Uma constatação importante é observar o quanto o Brasil, e especialmente Santa Catarina, está à frente em questões tecnológicas e de digitalização. É normal você encontrar em Portugal estabelecimentos que exigem um valor mínimo para aceitar pagamento em cartão. Eu jantei em um restaurante bem localizado em Lisboa, com vários clientes, e na hora de pagar a conta tive que voltar para o meu AirBNB buscar dinheiro em espécie. Não passa cartão. Não há nada parecido com o Pix. Enquanto isso, nossa indústria e ecossistemas de tecnologia pujantes nos enchem de orgulho. Eles precisam conhecer mais o que estamos aprontando por aqui.

Conclusão

O melhor do Web Summit, na minha opinião, é o que acontece em paralelo: desde os eventos temáticos que orbitam o evento principal, até os cafés e os vinhos que você vai tomar. Não estou de forma alguma desmerecendo o conteúdo: mas o poder das conexões que acontecem lá é grandioso. É assim que você vai pagar o seu investimento no Web Summit.

E tem o impacto interno, digamos, de participar de interações como as que eu descrevi: longe de casa, emotivo, deslumbrado, um turbilhão de ideias e planos para a volta ao Brasil.

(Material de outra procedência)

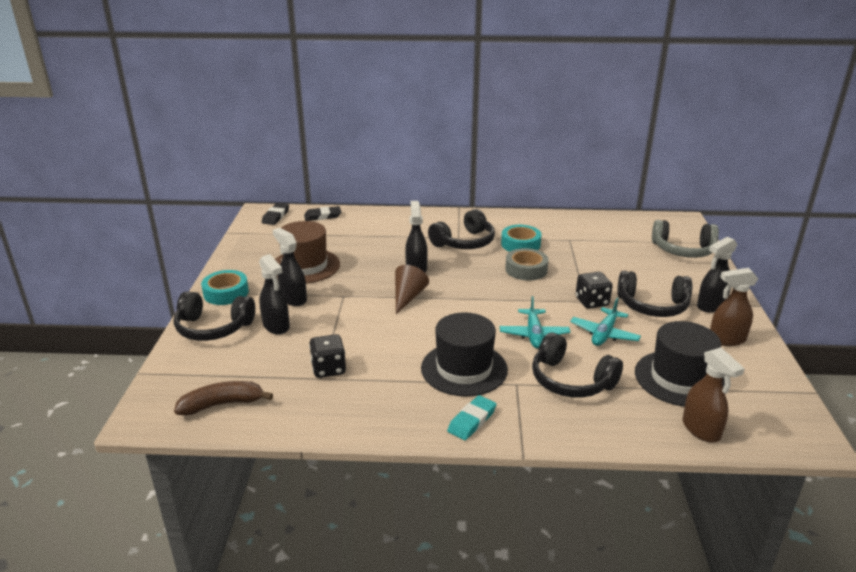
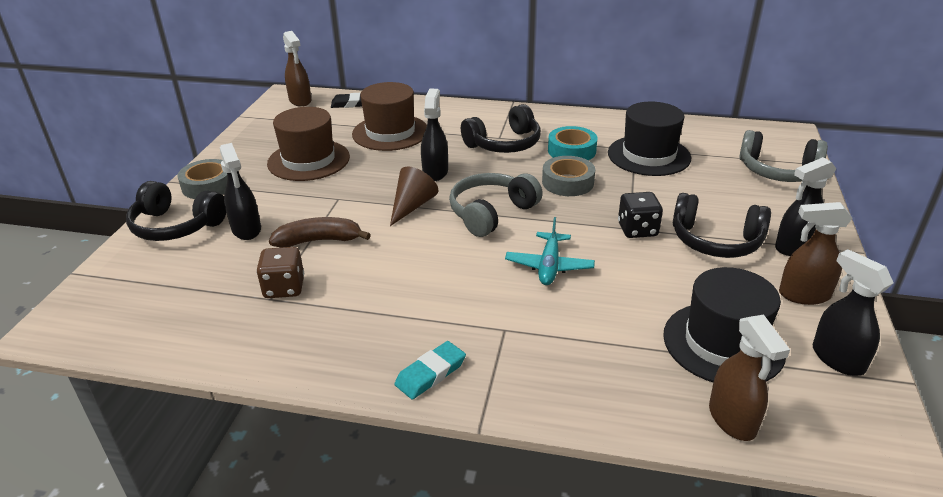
camera: 10 degrees right, 5 degrees up
(222, 404) = (145, 320): brown banana -> brown banana (319, 240)
(226, 293) = (208, 185): turquoise tape -> grey tape
(276, 216) = (300, 101): black eraser -> brown spray bottle
(293, 299) = (279, 198): black spray bottle -> black spray bottle (837, 359)
(328, 369) = (284, 288): black dice -> brown dice
(365, 239) = (390, 132): none -> brown hat
(464, 369) = (446, 303): black hat -> black hat (649, 155)
(474, 298) = (491, 213): none -> grey headphones
(570, 380) = (576, 332): black headphones -> none
(604, 334) = (640, 273): turquoise plane -> none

No último dia em Lisboa visitei a casa (hoje museu) de uma das minhas grandes referências: Fernando Pessoa. Jamais alguém foi tão longe com o nosso idioma. No museu exploro cada detalhe: sua biblioteca particular, a estante original em que ele guardava os livros, os cadernos com ideias soltas anotadas a lápis. Mas o que mais me marcou foi um vídeo com uma entrevista da sua sobrinha, que morou com ele e a família naquele mesmo local. Em um momento ela fala algo assim: “Ele andava com um bando de loucos, e naquela época não tínhamos a noção de que ele era um gênio.”

No Web Summit Lisboa somos nós, os brasileiros, os novos desbravadores. Chegou a vez da colônia. Isso é notório em Belmonte, onde explorar o castelo da família Cabral é uma lição de perspectiva: o passar do tempo é quase tangível, e é sentido como um frio na barriga. E daqui para frente não será diferente: é o tempo quem vai dizer se havia algum gênio nesse bando de 70 e poucos mil loucos.